Army of Crime (Kino Lorber)
Don’t let the title throw you. The heroes of Robert Guédiguian’s based-on-a-true-story French war drama are not The Dirty Dozen unleashed on the Nazis but a remarkably effective resistance cell formed of French Jews, communists and immigrants—the very “undesirables” targeted by the Nazis for the camps. Guédiguian’s previous films—at least ones I’ve had the good fortune to see—have been small dramas about communities of immigrants, underemployed and outcasts that pull together and to maintain their identities. Army of Crime offers a much bigger canvas—and a setting with profound resonance—for that theme to play out, and Guédiguian invites members of his stock company to fill out major roles.
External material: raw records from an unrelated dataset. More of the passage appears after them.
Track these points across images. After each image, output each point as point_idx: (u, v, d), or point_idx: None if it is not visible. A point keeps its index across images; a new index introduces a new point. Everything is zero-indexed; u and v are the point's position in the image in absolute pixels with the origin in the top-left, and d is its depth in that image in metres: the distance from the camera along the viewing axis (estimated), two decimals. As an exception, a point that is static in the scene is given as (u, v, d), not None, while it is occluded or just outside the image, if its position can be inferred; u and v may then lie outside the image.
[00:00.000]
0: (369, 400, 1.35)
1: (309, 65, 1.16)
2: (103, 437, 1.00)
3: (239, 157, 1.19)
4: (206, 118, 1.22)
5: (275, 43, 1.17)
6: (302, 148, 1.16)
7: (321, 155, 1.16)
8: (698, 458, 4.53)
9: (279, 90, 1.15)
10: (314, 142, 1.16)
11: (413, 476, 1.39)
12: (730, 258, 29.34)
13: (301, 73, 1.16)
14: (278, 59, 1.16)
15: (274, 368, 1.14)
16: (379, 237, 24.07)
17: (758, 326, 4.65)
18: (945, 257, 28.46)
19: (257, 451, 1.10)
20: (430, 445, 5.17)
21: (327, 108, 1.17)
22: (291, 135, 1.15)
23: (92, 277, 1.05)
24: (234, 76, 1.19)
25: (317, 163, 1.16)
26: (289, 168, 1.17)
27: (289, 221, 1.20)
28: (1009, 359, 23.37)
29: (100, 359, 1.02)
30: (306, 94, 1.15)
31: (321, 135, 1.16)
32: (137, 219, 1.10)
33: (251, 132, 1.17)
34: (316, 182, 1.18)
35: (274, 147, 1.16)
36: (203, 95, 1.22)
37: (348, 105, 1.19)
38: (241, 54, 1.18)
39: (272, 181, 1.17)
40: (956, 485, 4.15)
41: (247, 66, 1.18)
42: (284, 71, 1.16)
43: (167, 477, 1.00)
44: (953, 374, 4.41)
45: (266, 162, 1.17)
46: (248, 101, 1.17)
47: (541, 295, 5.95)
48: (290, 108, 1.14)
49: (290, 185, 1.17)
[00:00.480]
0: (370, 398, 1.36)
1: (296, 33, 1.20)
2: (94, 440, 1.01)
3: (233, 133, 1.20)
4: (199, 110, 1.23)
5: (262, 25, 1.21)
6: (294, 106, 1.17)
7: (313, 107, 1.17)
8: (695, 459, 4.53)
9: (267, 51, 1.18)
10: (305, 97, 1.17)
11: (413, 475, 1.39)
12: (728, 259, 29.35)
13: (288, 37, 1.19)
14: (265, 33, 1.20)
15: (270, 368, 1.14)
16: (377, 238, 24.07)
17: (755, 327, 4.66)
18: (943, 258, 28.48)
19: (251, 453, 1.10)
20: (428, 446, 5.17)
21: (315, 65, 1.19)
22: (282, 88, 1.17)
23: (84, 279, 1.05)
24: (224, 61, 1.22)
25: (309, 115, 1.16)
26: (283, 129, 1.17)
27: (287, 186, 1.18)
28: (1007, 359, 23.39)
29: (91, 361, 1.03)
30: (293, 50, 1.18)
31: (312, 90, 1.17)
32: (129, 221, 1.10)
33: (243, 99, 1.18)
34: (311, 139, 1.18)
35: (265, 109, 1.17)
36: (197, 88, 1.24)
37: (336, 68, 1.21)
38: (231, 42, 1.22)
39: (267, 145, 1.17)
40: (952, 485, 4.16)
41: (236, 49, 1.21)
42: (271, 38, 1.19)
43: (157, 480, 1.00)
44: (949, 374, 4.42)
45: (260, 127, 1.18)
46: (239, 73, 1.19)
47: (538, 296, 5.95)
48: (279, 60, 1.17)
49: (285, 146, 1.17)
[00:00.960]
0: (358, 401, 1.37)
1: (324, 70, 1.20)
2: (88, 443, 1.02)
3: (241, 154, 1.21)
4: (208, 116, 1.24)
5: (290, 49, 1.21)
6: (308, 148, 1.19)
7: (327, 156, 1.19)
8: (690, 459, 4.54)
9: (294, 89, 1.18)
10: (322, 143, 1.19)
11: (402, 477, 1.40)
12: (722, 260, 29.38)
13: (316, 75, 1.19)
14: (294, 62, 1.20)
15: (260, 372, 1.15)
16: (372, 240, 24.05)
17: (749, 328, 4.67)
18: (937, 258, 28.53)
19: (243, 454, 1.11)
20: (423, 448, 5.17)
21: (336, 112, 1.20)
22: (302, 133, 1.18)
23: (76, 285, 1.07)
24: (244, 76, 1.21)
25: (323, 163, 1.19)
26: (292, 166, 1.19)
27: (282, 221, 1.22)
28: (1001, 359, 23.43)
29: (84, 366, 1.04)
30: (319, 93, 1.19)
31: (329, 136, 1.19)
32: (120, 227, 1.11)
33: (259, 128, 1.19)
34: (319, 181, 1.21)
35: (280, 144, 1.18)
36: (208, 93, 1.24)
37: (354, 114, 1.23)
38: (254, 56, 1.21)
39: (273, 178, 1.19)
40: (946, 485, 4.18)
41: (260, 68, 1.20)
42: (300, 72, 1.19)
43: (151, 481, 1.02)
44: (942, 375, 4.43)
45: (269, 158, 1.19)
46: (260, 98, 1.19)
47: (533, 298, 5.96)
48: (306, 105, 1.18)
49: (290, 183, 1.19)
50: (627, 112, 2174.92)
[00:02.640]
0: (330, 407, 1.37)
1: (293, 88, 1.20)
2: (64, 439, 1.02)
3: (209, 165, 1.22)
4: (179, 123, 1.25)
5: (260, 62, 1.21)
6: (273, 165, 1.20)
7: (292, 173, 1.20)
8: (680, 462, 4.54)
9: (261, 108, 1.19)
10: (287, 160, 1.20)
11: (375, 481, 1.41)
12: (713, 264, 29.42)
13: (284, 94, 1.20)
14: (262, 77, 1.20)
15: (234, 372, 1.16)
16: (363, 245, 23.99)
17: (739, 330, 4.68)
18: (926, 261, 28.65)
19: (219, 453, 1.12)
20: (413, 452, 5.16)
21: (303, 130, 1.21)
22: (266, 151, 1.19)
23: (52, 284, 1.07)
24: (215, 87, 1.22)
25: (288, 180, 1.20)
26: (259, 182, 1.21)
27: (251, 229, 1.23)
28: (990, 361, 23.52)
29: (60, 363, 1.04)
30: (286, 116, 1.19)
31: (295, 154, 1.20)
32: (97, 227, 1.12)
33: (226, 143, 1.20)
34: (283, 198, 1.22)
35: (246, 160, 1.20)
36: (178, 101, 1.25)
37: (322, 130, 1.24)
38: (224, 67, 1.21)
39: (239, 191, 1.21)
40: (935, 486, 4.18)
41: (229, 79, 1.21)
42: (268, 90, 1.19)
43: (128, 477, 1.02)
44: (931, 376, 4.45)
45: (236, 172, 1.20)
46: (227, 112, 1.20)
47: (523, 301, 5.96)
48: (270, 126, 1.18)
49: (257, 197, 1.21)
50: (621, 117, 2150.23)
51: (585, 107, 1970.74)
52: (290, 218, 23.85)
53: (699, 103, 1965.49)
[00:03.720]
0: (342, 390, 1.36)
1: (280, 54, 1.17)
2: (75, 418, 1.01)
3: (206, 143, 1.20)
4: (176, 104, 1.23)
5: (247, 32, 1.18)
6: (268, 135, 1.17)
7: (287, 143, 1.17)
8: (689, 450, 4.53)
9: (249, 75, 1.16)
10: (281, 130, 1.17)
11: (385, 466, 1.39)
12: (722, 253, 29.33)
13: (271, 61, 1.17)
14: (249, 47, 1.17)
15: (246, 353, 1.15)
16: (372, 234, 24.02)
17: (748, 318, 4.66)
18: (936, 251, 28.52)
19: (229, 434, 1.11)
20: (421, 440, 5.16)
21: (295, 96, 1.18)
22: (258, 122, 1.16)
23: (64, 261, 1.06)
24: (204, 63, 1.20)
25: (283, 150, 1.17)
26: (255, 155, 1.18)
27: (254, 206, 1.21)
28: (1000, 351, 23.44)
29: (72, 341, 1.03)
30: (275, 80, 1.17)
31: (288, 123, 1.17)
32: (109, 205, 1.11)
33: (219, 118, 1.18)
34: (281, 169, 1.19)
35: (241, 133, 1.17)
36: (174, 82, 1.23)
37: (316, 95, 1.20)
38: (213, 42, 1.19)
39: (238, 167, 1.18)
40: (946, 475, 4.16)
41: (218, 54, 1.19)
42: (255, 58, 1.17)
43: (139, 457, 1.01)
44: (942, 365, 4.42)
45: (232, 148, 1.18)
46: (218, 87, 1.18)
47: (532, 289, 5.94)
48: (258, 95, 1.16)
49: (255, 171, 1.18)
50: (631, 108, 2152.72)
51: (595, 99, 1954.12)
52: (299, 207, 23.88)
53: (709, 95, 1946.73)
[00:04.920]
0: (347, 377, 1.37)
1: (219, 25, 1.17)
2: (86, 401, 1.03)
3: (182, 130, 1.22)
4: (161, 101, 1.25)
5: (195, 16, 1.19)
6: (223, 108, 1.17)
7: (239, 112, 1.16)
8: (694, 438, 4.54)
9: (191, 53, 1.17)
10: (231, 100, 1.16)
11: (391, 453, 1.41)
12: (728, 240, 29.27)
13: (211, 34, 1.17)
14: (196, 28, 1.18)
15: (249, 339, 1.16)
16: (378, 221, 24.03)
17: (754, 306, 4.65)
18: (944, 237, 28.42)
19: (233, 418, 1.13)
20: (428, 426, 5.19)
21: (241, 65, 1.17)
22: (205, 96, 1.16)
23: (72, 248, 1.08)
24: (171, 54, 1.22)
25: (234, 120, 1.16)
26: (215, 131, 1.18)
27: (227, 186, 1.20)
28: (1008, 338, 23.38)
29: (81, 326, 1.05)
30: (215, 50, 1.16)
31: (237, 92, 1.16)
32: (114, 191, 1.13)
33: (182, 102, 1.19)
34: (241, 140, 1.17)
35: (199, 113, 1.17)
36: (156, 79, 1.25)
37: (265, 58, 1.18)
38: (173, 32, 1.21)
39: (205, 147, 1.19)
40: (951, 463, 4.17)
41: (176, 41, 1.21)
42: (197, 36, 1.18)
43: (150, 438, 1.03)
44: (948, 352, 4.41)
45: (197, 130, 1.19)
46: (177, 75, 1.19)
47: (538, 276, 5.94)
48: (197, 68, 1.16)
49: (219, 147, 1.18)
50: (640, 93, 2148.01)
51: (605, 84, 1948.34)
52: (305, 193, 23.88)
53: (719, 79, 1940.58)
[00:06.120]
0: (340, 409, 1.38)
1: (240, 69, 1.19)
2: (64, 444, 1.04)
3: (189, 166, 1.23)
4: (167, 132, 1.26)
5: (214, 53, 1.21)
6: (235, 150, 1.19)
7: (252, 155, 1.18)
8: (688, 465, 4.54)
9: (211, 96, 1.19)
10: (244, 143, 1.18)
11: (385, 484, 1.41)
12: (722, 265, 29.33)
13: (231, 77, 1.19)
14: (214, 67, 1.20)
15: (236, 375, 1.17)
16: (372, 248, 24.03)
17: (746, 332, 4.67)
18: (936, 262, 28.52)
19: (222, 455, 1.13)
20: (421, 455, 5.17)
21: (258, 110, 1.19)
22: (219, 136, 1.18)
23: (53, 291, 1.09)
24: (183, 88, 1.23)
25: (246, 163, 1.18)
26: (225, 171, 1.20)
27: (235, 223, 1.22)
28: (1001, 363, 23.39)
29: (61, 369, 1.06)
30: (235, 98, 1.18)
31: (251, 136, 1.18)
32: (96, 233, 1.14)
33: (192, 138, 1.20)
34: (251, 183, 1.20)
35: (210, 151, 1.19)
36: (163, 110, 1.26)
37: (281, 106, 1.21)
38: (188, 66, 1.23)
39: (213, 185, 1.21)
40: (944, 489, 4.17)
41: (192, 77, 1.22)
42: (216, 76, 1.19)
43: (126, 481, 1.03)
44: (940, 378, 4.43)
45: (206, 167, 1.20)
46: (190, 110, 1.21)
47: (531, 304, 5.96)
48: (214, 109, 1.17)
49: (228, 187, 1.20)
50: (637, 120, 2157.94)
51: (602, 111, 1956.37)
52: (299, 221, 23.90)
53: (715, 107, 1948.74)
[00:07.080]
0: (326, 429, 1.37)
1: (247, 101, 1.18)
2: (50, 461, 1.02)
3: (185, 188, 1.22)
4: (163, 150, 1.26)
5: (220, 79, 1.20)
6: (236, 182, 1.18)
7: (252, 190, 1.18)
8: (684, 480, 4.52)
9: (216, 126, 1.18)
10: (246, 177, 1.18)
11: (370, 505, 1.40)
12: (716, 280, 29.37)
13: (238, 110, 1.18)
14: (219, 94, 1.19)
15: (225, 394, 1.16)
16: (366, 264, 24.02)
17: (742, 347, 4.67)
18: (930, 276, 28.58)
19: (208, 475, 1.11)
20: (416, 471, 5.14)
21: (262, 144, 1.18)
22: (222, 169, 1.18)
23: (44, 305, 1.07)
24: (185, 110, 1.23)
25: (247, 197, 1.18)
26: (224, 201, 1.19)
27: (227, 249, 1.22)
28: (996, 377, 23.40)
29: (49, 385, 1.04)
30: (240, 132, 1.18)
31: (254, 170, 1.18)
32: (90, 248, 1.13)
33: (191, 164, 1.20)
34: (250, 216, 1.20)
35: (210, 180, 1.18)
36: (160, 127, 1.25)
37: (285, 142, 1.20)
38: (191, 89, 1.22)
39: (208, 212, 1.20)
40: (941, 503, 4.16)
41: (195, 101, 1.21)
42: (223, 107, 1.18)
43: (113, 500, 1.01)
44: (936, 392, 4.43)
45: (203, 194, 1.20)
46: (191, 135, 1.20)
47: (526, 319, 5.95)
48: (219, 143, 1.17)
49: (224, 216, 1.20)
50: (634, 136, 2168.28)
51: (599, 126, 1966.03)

Simon Abkarian is the Armenian poet, Communist and pacifist who leaves a concentration camp with a lie and takes up arms to lead a team of members not known for following orders, Virginie Ledoyen his devoted wife and partner and Robinson Stévenin and Grégoire Leprince-Ringuet the reckless but passionate daredevil partisans under his command. Their stories play out slowly, the better to let the oppressive culture of occupied Paris (and of the widespread collaboration of police who support the racial policies, if not the authoritarian structure, of the Nazis occupation) sink in while sowing the tensions between the Communist leaders of the resistance and the non-Communist soldiers who fight for their own reasons: vengeance, defiance, love of country and the simple act of self-preservation under a regime dedicated to eradicating their existence. By the time the unit forms, you are ready for them to take the offensive, even as we know how it ends: the film opens with a spoken memorial to their sacrifice.